The MOF of interest for our explanation is specified by the parameters Template: ith, Node1: sym4_on_14, Node2: sym13_mc_12, Edge: L_43. This MOF has an annotated methane adsorption value of 257 ($\mathrm{cm}^{3}(\mathrm{STP})/\mathrm{cm}^{3}$) under 100 bars. The inference value from the machine learning model we use is similarly $237.35$ ($\mathrm{cm}^{3}(\mathrm{STP})/\mathrm{cm}^{3}$). Figure 5 illustrates the contribution magnitude for each pixel of the landscape, calculated using IGCS. From another 999 MOFs specified by other manipulatable parameters, each of their persistent landscapes was used as a cohort.

IGCS can be applied directly to the relationship between the manipulatable parameters and gas adsorption. Within the cohort of 1,000 data points including the target data, there were 24 MOFs with the parameter edge: L_43. Applying IGCS, it is clear that in most cases parameter L_43 hads a negative contribution for these 24 MOFs (average: $-13.45$), but for our data of interest, it hads a significant positive contribution ($44.68$).

The following question arises: why does L_43 have a positive contribution in this molecule? The answer can be found in the transitive relationship using the higher-order terms. The contribution values shown in the heatmap in Figure 5 are further decomposed into four types of manipulatable parameters by applying CS, the results of which are shown in Figure 6.

The absence in this molecule of short-lived cycles within $H_{1}$ and early-born cycles within $H_{2}$, which have negative contributions to gas adsorption in other manipulatable parameters, is offset by the positive contributions of L_43, changing the contribution from each pixel to zero or a weak positive value for the whole molecule. Conversely, if the edge parameter is changed from L_43 to another value, it is anticipated that cycles corresponding to these pixels will emerge, contributing negatively to gas adsorption.
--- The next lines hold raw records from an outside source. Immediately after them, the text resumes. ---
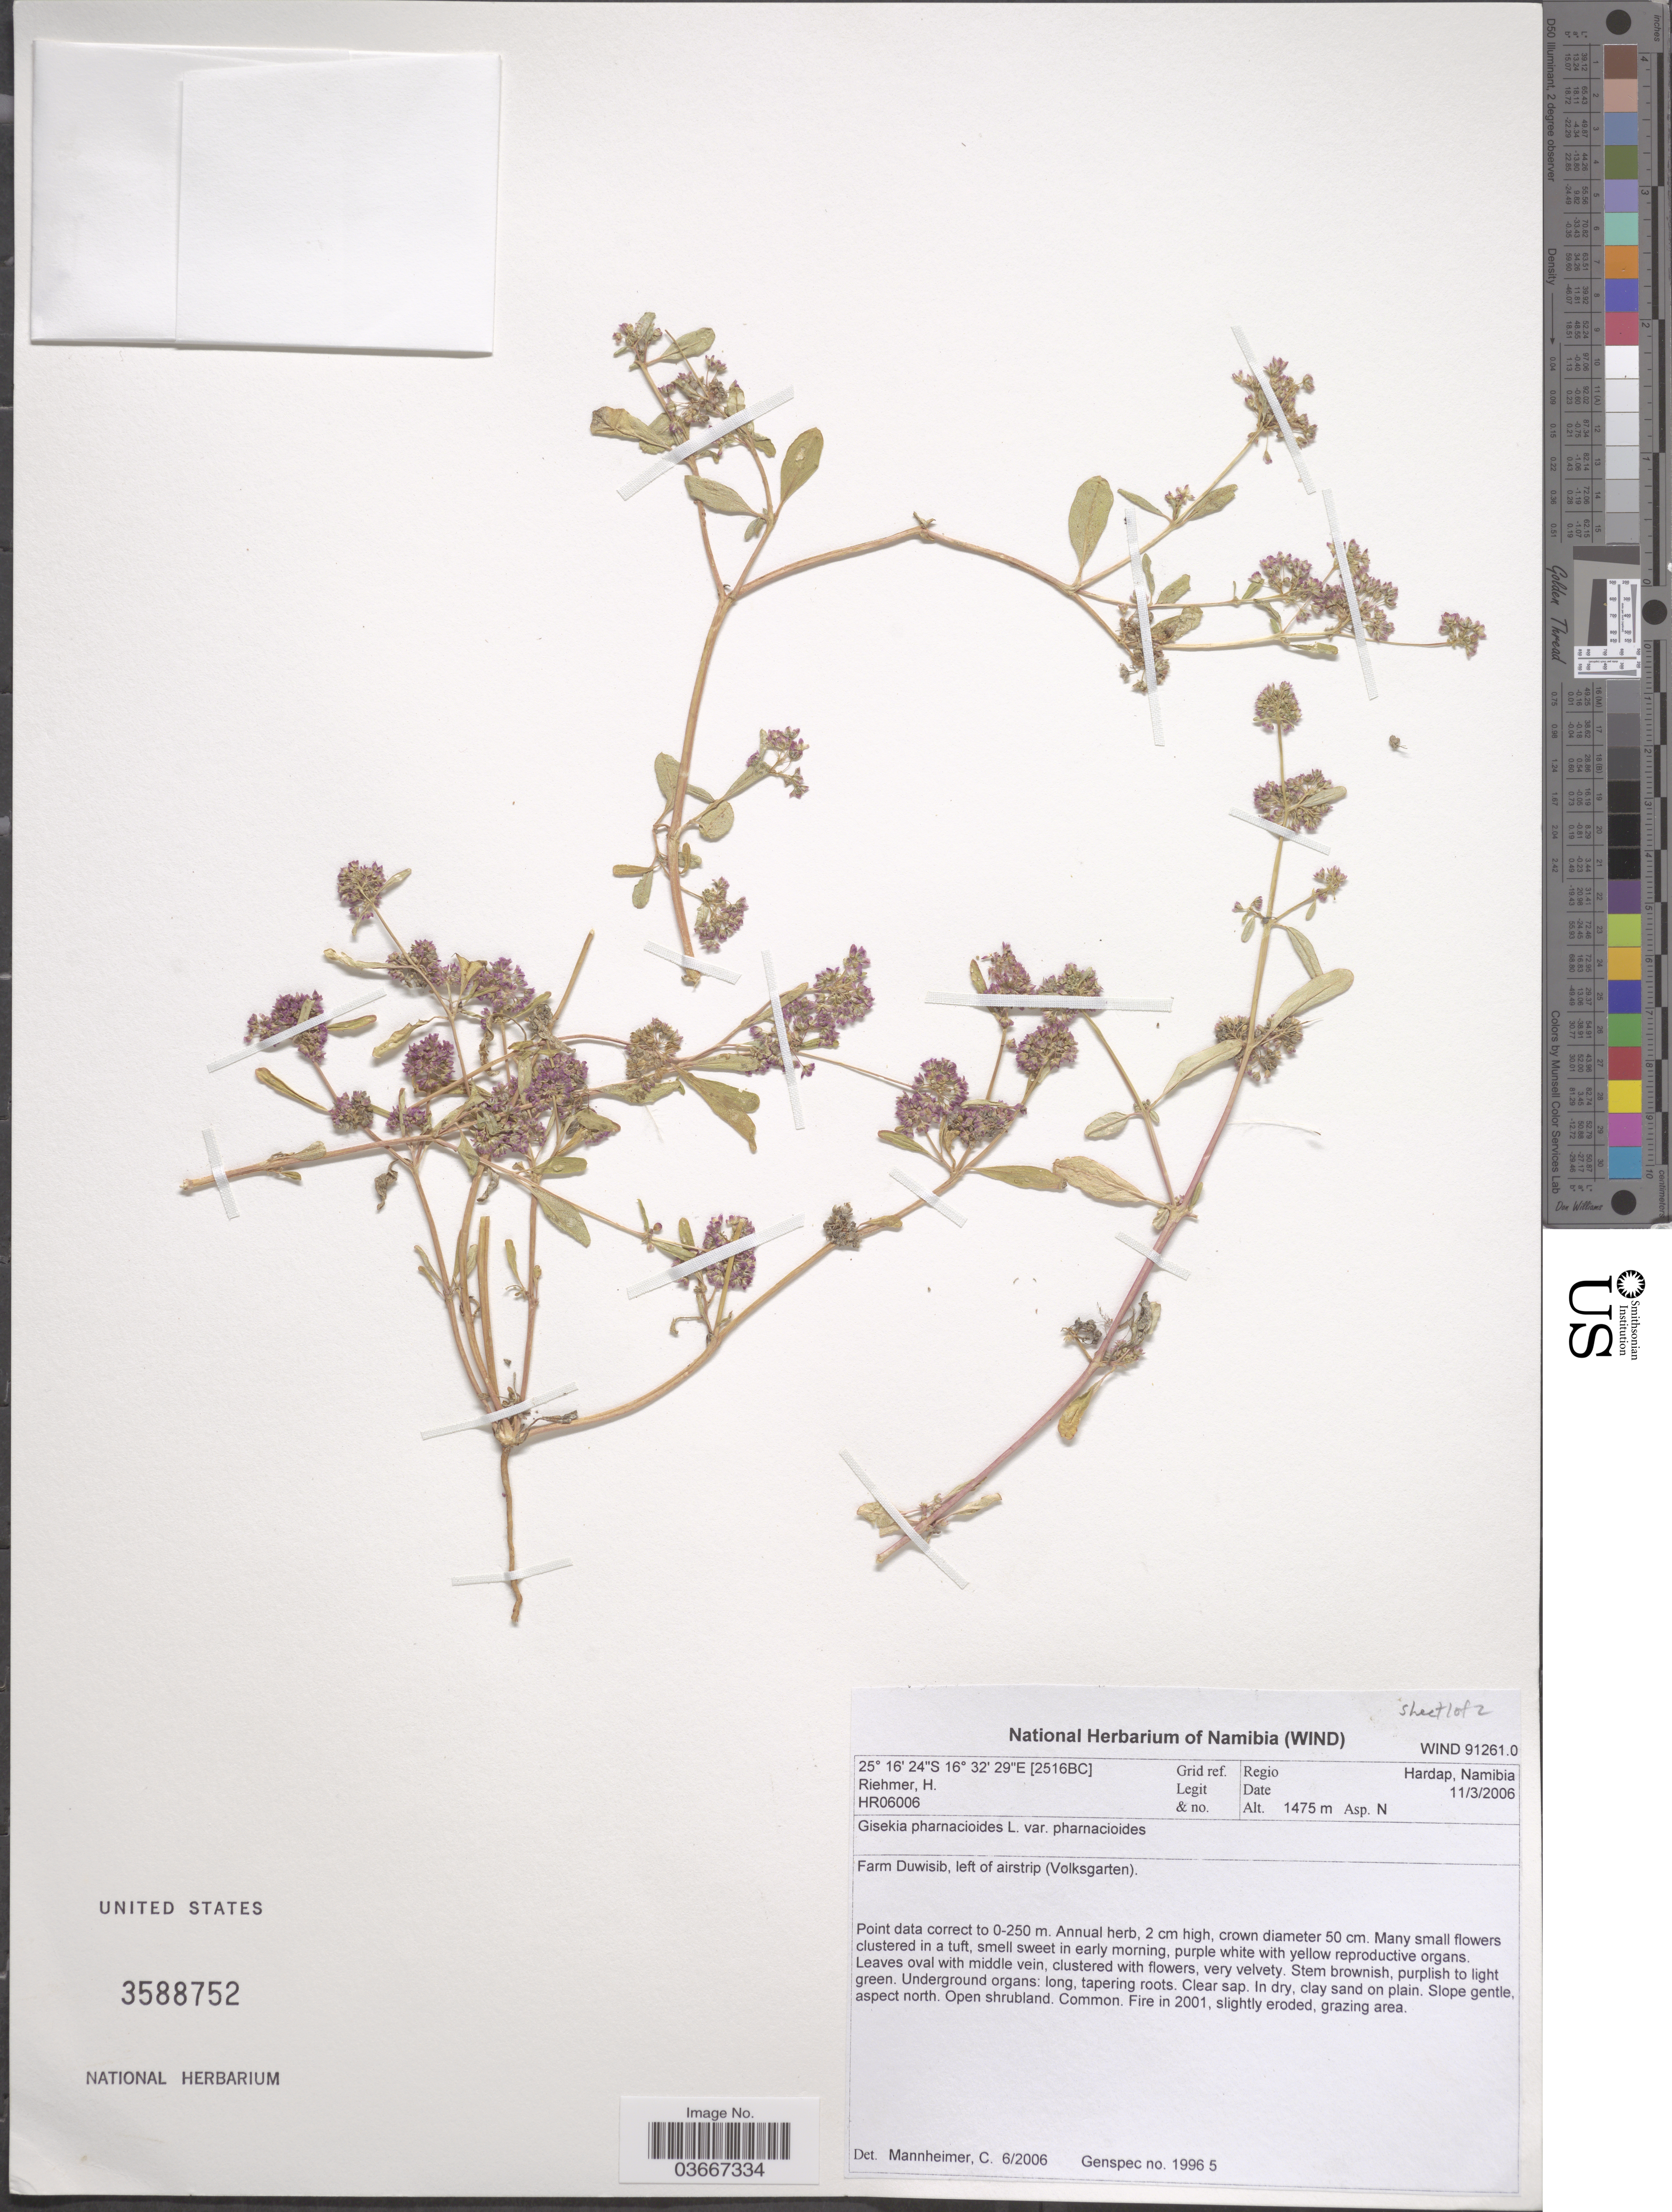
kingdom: Plantae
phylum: Tracheophyta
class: Magnoliopsida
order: Caryophyllales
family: Gisekiaceae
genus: Gisekia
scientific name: Gisekia pharnaceoides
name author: L.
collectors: H. Riehmer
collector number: HR06006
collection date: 2006-03-11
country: Namibia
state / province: Hardap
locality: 2516BC Grid ref. Farm Duwisib, left of airstrip (Volksgarten).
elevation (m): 1475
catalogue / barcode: US 3588752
One of the distinguishing features of this method using higher-order terms is the ability to glean information reminiscent of causal inference. Users can refer to this information alongside domain knowledge, enabling them to assess the validity of data processing through the PH-ML pipeline. By providing this higher level of interpretability, it is expected that users’ trust in the PH-ML pipeline will be bolstered.